Cuando el Corazón Recuerda

CAPÍTULO 22: Desde el otro lado del Cristal

Rebeca caminaba de un lado a otro. Anselmo no decía nada, pero su mirada la juzgaba con severidad.

Ella se detuvo frente a su esposo, con las manos en la cintura y una mueca amarga en los labios.

—Tú debes saber dónde está mi hijo.

Anselmo se frotó las sienes.

—No lo sé. Y si lo supiera, no te lo diría.

Ella lo señaló con el dedo, temblando de rabia.

—Si algo le sucede...

Anselmo se puso de pie y, por primera vez, alzó la voz.

—¡Buscas culpables cuando la única culpable eres tú! ¡Déjalo vivir su vida como le plazca! Ya has intervenido demasiado. —Respiró hondo y cerró los ojos unos segundos—. También cargo con la culpa de no haberle hablado de Isabela.

Rebeca se alteró.

—¡No la nombres!

Anselmo la miró con cansancio.

—¿Cuán idiota crees que soy? ¿De verdad piensas que no entiendo tus motivos para odiarla?

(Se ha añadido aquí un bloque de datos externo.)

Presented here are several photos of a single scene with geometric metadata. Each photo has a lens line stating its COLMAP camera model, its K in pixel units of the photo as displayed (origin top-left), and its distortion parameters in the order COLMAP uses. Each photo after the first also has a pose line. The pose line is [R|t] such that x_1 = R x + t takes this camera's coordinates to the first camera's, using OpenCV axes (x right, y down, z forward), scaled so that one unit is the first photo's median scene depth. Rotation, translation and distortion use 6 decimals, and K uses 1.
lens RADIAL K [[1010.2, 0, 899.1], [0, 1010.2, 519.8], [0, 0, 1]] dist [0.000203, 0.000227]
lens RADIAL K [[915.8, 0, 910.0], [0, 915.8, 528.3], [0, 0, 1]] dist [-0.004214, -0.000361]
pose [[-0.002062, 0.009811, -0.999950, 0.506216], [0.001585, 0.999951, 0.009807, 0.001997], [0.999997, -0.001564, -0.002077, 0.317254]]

Hubo un silencio denso, que Anselmo rompió con voz más baja:

—Ella no tiene la culpa de que su padre, Antonio, no te amara. De que eligiera a Victoria, la madre de Isabela. Y claro, yo fui el estúpido que cayó como premio de consolación. Aun así, no me arrepiento de haberte amado; me diste un hijo maravilloso, y sigues sin verlo. Tú no sabes lo que es amar. Amas el poder, el control, tenerlo todo calculado a tu favor.

Se acercó un paso más.

—Ahora vas a dejar a mi hijo en paz. Que haga su vida como quiera. Si interfieres una vez más... tú y yo nos divorciaremos.

Ella se dejó caer en el sillón, sin fuerza.

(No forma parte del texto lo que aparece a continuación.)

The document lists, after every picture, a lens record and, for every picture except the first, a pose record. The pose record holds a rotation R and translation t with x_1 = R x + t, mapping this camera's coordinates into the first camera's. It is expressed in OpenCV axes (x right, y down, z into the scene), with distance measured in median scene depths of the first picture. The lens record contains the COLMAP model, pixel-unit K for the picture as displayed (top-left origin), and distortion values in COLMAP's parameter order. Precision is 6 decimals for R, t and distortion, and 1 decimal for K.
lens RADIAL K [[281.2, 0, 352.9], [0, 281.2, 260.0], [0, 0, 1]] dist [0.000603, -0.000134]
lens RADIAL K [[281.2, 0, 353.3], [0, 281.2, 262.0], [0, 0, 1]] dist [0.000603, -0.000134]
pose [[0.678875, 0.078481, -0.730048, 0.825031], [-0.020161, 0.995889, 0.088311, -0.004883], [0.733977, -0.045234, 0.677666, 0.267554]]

Anselmo respiró profundamente.

—Saldré a fumar —dijo, dejándola sola en la sala.

Rebeca iba a responder, pero la mirada fría de Anselmo la hizo callar.

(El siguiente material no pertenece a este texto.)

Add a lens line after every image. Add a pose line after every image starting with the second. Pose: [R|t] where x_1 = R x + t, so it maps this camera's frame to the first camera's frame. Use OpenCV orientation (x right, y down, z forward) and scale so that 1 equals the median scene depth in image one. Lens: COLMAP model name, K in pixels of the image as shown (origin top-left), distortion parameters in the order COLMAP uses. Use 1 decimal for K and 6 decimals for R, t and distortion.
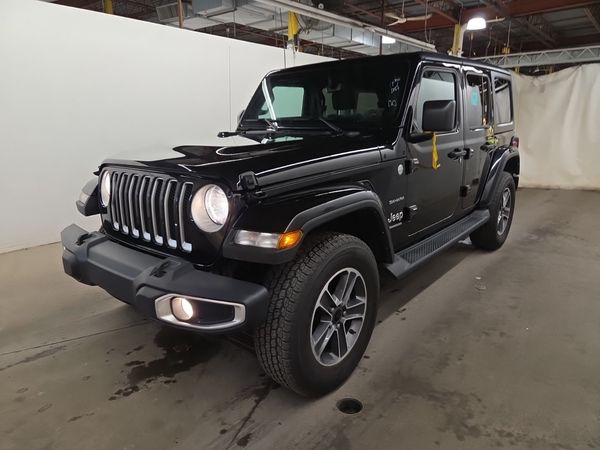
lens RADIAL K [[425.2, 0, 297.4], [0, 425.2, 230.4], [0, 0, 1]] dist [0.031897, -0.010578]
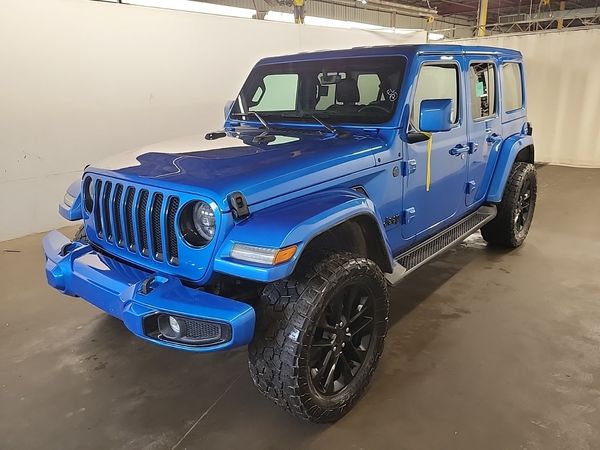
lens RADIAL K [[472.9, 0, 294.3], [0, 472.9, 223.0], [0, 0, 1]] dist [0.027314, 0.015630]
pose [[0.999950, -0.004705, -0.008808, 0.024841], [0.004951, 0.999592, 0.028116, -0.066435], [0.008672, -0.028158, 0.999566, -0.073532]]
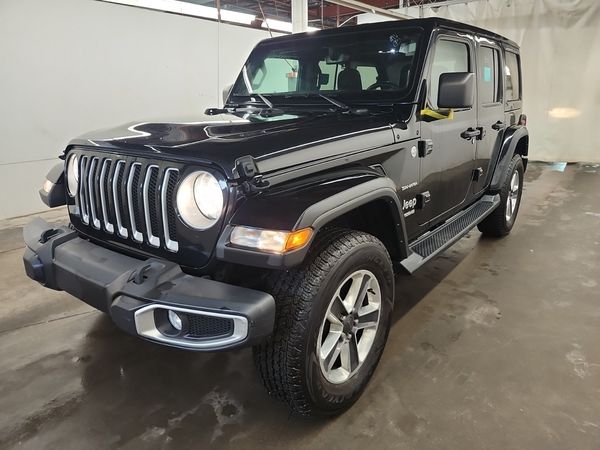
lens RADIAL K [[434.9, 0, 301.4], [0, 434.9, 226.5], [0, 0, 1]] dist [0.038006, -0.036423]
pose [[0.999062, -0.009774, 0.042187, -0.034151], [0.008408, 0.999439, 0.032425, -0.021131], [-0.042480, -0.032040, 0.998583, 0.111674]]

Esa noche de primavera, una última lluvia se dejó caer.

La lluvia golpeaba la ciudad con furia. Adrián caminaba bajo un paraguas cuando volvió a verla, detrás de un ventanal. Ella estaba en una cafetería, un libro abierto frente a sí, el vapor del café empañando el vidrio. Parecía vivir en un mundo al que él ya no podía entrar.

Se detuvo bajo el aguacero, incapaz de avanzar. La vio sonreír sola, pasar una página, apoyar la barbilla en la mano. Algo dentro de él se agitó.

La lluvia seguía golpeando los cristales. Isabela no lograba concentrarse en el libro. Un cosquilleo le recorrió la espalda, un presentimiento extraño. Volteó hacia la calle, pero no vio nada, solo reflejos y sombras.

Sacudió la cabeza, convencida de que eran ecos de su propio corazón, memorias que aún le hablaban del pasado. Sonrió suavemente y volvió al libro, sin darse cuenta de que un par de ojos la seguían desde el otro lado del cristal.

Adrián respiró hondo. Sintió algo parecido a la inocencia de la infancia, a esos primeros amores que florecen como la primavera. Entonces decidió entrar a la cafetería, aunque no supiera qué decir.

Vio a un hombre llegar y sentarse junto a ella. Isabela le sonrió, y se tomaron de las manos.

Dentro, la escena era serena: Mateo hablaba con entusiasmo, siempre contando alguna anécdota. Luego, tras un silencio, Isabela confesó:

—Puedo sentirlo cerca. Pensarás que estoy loca, pero...

Mateo le tomó las manos y le sonrió.

—Debes dejarlo ir.

Afuera, Adrián sonrió con una mezcla de ironía y tristeza, con celos inútiles y una decepción amarga. Dio un paso atrás justo cuando un relámpago rasgó el cielo. En ese instante, Isabela miró hacia afuera.

La taza cayó de sus manos y se estrelló contra el platillo. Salió de la cafetería sin voz, muda. Ninguna palabra logró escapar; solo el corazón gritaba.

Otro estruendo. La voz de Mateo la siguió entre la lluvia.

Y luego nada.

Adrián siguió caminando. El paraguas había quedado olvidado en la esquina. A lo lejos, la sirena de una ambulancia rompía el ruido del aguacero.